SEOUL North Korea announced on Wednesday that its ruling Workers' Party congress will open on May 6, ending its silence on the exact starting date of the first such conference in 36 years.
The plan, first announced in October, calls for a rare party conference, at which analysts expect North Korea to formally adopt leader Kim Jong Un's "byongjin" policy to simultaneously push for economic development and nuclear weapons capability.
North Korea's last party conference was held in 1980, before the birth of Kim, who is believed to be 33.
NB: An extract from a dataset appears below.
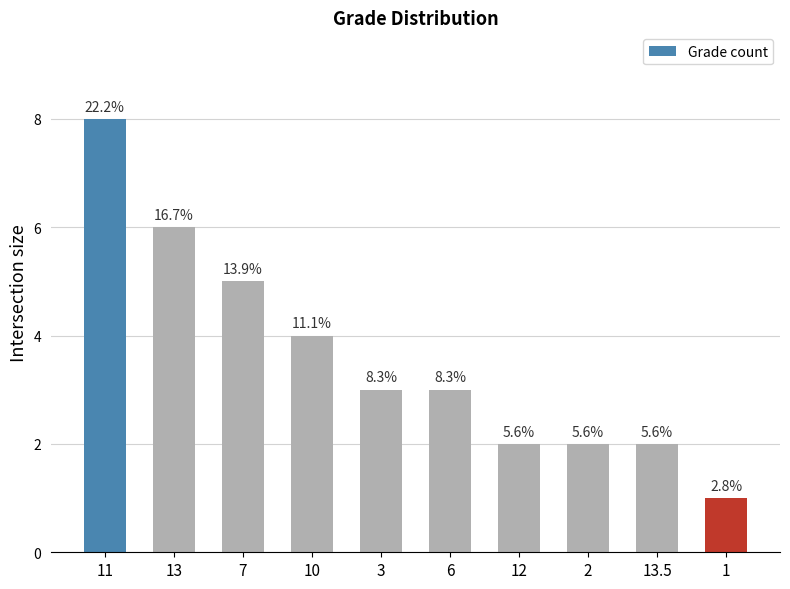

Are the bars horizontal?

No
Byongjin follows Kim's father's Songun, or "military first," policy and his grandfather's Juche, the North's home-grown founding ideology that combines Marxism and extreme nationalism.
The event will be closely watched for any major policy adoptions by the isolated country, and how it will present its pursuit of nuclear weapons.
North Korea conducted its fourth nuclear test in January and has pushed ahead with ballistic missile development in defiance of U.N. sanctions and international warnings. It is seen to be readying another nuclear test and missile launches in the run-up to the conference despite new U.N. sanctions imposed in March.
The last Congress of the Workers' Party was held in 1980 under the rule of Kim's grandfather, Kim Il Sung, the state founder. Kim Jong Un's father, Kim Jong Il, who died in December 2011, never held a ruling party congress.
"The Political Bureau of the Central Committee of the WPK decides to open the Seventh Congress of the WPK in Pyongyang on May 6, 2016," state news agency KCNA said. WPK stands for the Workers' Party of Korea.